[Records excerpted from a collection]

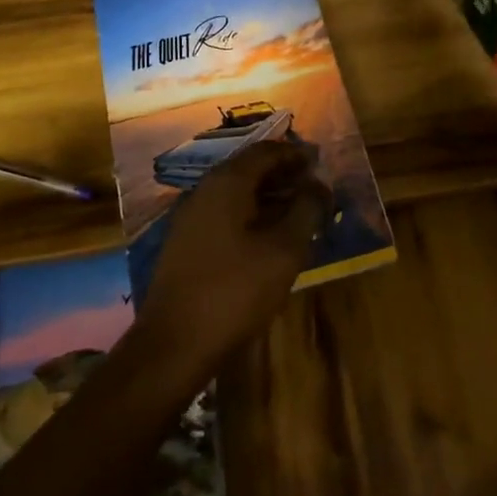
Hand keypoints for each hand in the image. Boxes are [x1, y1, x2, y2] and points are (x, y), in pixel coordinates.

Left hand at [132, 140, 329, 376]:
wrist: (174, 344)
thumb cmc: (235, 291)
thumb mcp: (284, 250)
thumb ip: (306, 210)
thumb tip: (320, 183)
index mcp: (227, 182)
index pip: (266, 151)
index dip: (296, 154)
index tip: (322, 163)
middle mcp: (205, 190)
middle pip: (250, 169)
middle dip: (284, 175)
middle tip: (315, 190)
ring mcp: (191, 217)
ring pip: (237, 194)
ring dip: (269, 197)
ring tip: (300, 214)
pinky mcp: (186, 243)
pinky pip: (225, 215)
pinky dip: (252, 216)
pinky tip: (270, 239)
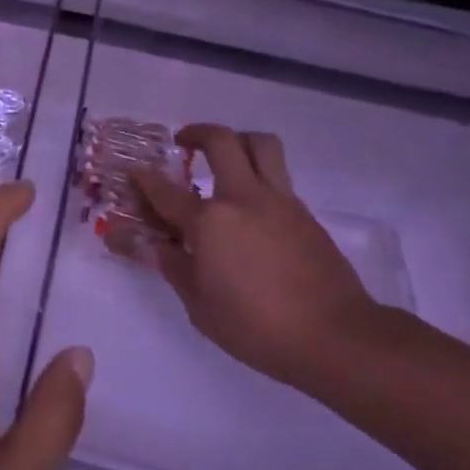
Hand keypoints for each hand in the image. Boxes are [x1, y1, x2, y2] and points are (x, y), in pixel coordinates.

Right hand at [132, 125, 382, 390]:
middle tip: (184, 142)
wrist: (334, 336)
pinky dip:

• **Requirement**:
Retype all of the entries exactly as written, leaving out any images.

• **Your solution**:
Hand keypoints for each hand in the image. Boxes are [x1, y1, x2, y2] and points are (x, y), in pixel coordinates.

Left hand at [132, 140, 329, 376]:
wrist: (174, 344)
thumb cmc: (235, 291)
thumb mcp: (284, 250)
thumb ip: (306, 210)
thumb tip: (320, 183)
index mcp: (227, 182)
index pip: (266, 151)
index dip: (296, 154)
index tip: (322, 163)
middle mcp: (205, 190)
middle pip: (250, 169)
middle dip: (284, 175)
middle tip: (315, 190)
ring mcp: (191, 217)
ring pip: (237, 194)
ring dip: (269, 197)
ring tip: (300, 214)
pinky mcp: (186, 243)
pinky pip: (225, 215)
pinky dip: (252, 216)
pinky tip: (270, 239)
Hand keypoints for each hand in the image. Boxes are [x1, y1, x2, y2] and points are (x, y), in pixel coordinates.

Right hand at [132, 125, 382, 390]:
middle tip: (184, 142)
wrist: (334, 336)
pinky dip:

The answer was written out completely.